The relationship established by this Agreement is of licensor and licensee, each to constitute an independent contractor. Nothing in this Agreement shall be construed to give either party the power to direct or control the daily activities of the other party, or to constitute the parties as principal and agent, employer and employee, partners, joint ventures, co-owners, or otherwise as participants in a joint undertaking. The Parties understand and agree that, except as specifically provided in this Agreement, Licensor does not grant Licensee the power or authority to make or give any agreement, statement, representation, warranty, or other commitment on behalf of Licensor, or to enter into any contract or otherwise incur any liability or obligation, express or implied, on behalf of Licensor, or to transfer, release, or waive any right, title, or interest of Licensor.

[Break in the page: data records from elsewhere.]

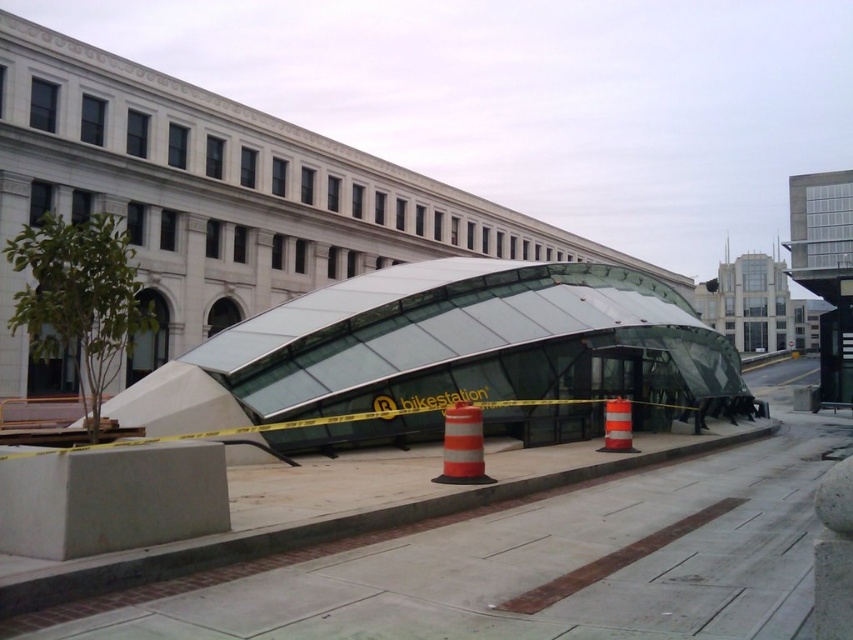
Between concrete at center and orange reflective traffic cone at center, which one has more height?

With more height is concrete at center.

Which is below, concrete at center or orange reflective traffic cone at center?

concrete at center is lower down.

The image size is (853, 640). I want to click on concrete at center, so click(526, 564).

Is orange reflective cone at center positioned behind orange reflective traffic cone at center?

No, orange reflective cone at center is closer to the viewer.

Who is more forward, (451, 476) or (630, 406)?

Point (451, 476) is more forward.

Find the location of a particular element. orange reflective cone at center is located at coordinates (462, 445).

This screenshot has width=853, height=640. I want to click on concrete at center, so click(526, 564).

Between point (680, 518) and point (460, 465), which one is positioned behind?

Positioned behind is point (460, 465).

Where is `concrete at center`? This screenshot has height=640, width=853. concrete at center is located at coordinates (526, 564).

The rights and obligations of the parties which by their nature would be expected to survive termination or expiration of this Agreement shall so survive; particularly but not limited to Sections 6, 7, 9, 10, 11, 12, 13, 15, 16, 17, 18, 20, 21 and 22.
22. GENERAL PROVISIONS.
(a) Complete Agreement: This License Agreement together with any schedules referred to in this Agreement, all of which are incorporated herein by reference, constitutes the sole and entire agreement between the parties. This Agreement supersedes all prior understandings, agreements, representations, and documentation relating to the subject matter of this Agreement.
(b) Modifications: Modifications and amendments to this Agreement, including any exhibit, schedule or attachment hereto, shall be enforceable only if in writing and signed by authorized representatives of both parties.
(c) Applicable law: This License will be governed by the laws of the State of Ohio and of the United States of America. Venue for the purposes of legal action shall be the courts of Delaware County, Ohio and the United States District Court for the Southern District of Ohio.
(d) Notices: All notices and other communications given in connection with this License shall be in writing and shall be deemed given as follows: When delivered personally to the recipient’s known address; Three days after being deposited in the United States mail, postage prepaid to the recipient’s address as appearing in the Purchase Agreement; or when sent by legally scanned/imaged document with signature to email address of the recipient known to the party giving notice, where the email is acknowledged via a read receipt or reply. Notice is effective upon receipt provided that a duplicate copy of the notice is promptly given by first-class or certified mail or the recipient delivers a written confirmation of receipt.
(e). Licensee may not assign or transfer any of the rights or responsibilities set forth herein without the express written consent of Licensor (which shall not be unreasonably withheld) provided, however, that Licensor may assign this Agreement, and/or any of its rights and/or obligations hereunder upon written notice to Licensee, to a successor of all, or substantially all, of Licensor’s business or assets without Licensee’s consent. Any other purported attempt to do so shall be void.
(f) Licensor’s failure to exercise any of its rights hereunder shall not constitute or be deemed a waiver or forfeiture of any such rights.
(g) Each Appendix and Exhibit referred to in this Agreement is incorporated in full in this Agreement wherever a reference to it is made.
(h) This Agreement shall be binding on, and inure to the benefit of, the parties hereto and their respective heirs, legal representatives, successors and assigns.
(i) Any invalidity, in whole or in part, of any provision of this Agreement, shall not affect the validity of any other of its provisions.
(j) The terms and conditions of this Agreement replace, supersede, and shall take precedence over the terms and conditions of any previous or existing Licensor Products agreement between the parties, or shrinkwrap agreement, provided for the Licensor Products acquired for the purposes hereunder.